▸ Exercise text:
Why does this matter?  Well, mostly because we already know what kinds of interventions are most effective for children who have ADHD.  We also know what kinds of interventions are most effective for children who have autism.  If we stopped trying to define some 'new' diagnostic entity maybe we would also stop trying to create some 'new' intervention protocol.  Then we could fall back to family education, trial practice, skill training, behavior modification, and adaptive/compensatory approaches that we all know work.

The AAP and others in the broader medical community would probably be happy to see some more discretion when we talk about prevalence and whether or not these problems constitute distinct diagnostic entities.  OTs need to be willing to 'de-program' themselves from their educational experiences that cause them to call too many things "sensory processing disorders."

Tuesday, June 05, 2012

Lessons about pediatric pain and JRA






You can file this blog post under "Things you might not know unless someone tells you, so I am telling you."

I am not an expert in pain by any means, but I learned a simple lesson once that I wanted to express.  It is so simple to remember and I am disappointed that I learned it a little too late.

Anyway, for a real expert on pain I refer you to Bronnie Thompson's blog at http://healthskills.wordpress.com/  Her blog is my final destination when I want to learn more about pain issues.

On to when I learned my first real lesson about pain.

Today I was reading an interesting article about the Numerical Rating Scale that you can find here.  The scale is imperfect, and it really doesn't work for children all the time.  For kids we use things like the Faces scale that seems easier for them to understand.  Still, degree of pain is an elusive thing to measure in kids - and Lacey taught me that better than anyone.  I remembered her today when I read that article because the author talks about the limitations of pain scales.

▸ Extracted data:
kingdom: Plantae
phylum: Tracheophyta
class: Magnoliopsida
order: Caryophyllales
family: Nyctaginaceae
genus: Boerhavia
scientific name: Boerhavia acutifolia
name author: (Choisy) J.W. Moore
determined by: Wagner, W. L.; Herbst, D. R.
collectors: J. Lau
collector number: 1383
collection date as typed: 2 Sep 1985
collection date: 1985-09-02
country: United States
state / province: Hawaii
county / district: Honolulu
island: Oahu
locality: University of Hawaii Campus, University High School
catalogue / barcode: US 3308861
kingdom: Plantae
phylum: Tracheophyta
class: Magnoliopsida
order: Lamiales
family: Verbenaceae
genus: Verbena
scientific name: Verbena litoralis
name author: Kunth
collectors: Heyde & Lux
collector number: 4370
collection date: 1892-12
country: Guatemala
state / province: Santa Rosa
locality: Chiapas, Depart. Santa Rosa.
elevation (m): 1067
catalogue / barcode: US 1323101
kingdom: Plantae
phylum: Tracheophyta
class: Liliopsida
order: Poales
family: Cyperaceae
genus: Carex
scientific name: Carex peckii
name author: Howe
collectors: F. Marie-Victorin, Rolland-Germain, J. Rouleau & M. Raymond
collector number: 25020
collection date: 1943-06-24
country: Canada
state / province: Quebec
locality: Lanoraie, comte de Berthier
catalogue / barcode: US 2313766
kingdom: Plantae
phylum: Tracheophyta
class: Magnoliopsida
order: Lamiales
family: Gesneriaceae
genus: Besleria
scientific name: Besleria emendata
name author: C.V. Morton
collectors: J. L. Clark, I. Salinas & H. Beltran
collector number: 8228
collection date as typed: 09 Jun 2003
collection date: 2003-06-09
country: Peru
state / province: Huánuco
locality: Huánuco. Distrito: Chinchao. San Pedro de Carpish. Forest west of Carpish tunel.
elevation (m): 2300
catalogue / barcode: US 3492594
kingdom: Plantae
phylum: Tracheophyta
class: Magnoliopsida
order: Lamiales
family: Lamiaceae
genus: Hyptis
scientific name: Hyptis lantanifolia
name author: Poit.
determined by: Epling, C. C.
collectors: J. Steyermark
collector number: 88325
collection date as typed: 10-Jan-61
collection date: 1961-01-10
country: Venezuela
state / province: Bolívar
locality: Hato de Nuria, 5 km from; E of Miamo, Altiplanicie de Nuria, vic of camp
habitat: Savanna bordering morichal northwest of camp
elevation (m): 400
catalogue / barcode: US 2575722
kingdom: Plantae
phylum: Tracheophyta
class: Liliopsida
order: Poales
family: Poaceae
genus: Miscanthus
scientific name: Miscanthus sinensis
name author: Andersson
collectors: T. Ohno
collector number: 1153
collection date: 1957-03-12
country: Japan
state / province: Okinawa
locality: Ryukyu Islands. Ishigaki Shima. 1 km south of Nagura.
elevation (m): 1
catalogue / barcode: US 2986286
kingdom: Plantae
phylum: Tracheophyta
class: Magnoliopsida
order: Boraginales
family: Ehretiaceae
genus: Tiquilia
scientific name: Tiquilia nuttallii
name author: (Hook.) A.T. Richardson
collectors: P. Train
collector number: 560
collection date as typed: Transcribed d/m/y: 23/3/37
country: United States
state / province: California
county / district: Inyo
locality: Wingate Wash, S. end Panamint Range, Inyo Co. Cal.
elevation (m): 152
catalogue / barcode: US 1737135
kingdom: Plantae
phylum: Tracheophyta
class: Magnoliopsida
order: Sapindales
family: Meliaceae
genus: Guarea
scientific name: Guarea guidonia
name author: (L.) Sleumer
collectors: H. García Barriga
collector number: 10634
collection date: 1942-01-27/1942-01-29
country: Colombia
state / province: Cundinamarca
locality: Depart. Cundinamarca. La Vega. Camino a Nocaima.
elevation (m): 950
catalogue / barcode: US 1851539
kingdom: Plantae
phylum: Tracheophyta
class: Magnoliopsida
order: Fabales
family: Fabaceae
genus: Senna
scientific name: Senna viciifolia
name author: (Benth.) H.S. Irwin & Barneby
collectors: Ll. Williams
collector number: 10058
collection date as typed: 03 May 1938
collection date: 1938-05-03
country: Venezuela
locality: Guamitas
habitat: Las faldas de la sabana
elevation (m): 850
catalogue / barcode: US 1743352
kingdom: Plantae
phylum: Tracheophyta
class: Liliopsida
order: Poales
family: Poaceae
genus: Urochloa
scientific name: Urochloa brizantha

▸ Problem to solve:
Carry on the blog post about pediatric pain and JRA, starting right after its last sentence and keeping the writer's voice.

▸ The answer:
Lacey was a nine year old little girl who has juvenile rheumatoid arthritis.  I saw her for therapy many years ago; I am sure she must be in her thirties by now.  I like to think that I was a good (albeit new and inexperienced) occupational therapist and I knew just about everything out of the book that there was to know about JRA.  I studied the disease process. I read all my textbooks. I talked to the rheumatologist and got all the information I needed to have. I studied the effects of different medications she was on.  I took her range of motion measurements diligently.  I made her the exact splints that the MD ordered.  I worked on the exact kinds of activities and goals that the MD and family wanted.  And I was gentle when I did range of motion.

I think that is why I was kind of shocked when I saw little tears welling up in Lacey's eyes.  I didn't understand.  I was moving her fingers so slowly and so gently.  I was watching her closely to make sure I would have noticed the slightest change in her respiration or any other sign that would have indicated any discomfort.  And then I made one of the most uninformed statements that I ever made in my therapy career that still rings in my ears all these years later:

"Oh Lacey, I am so sorry.  I thought I told you to let me know if I did anything to hurt your fingers when we were doing therapy."

And then a little nine year old child gave me the lesson about JRA and pain that I will never forget.  She said back to me through too many tears, "It's really OK.  But my fingers always hurt.  What am I going to say?"

That is why I know that pain scales don't always work with kids.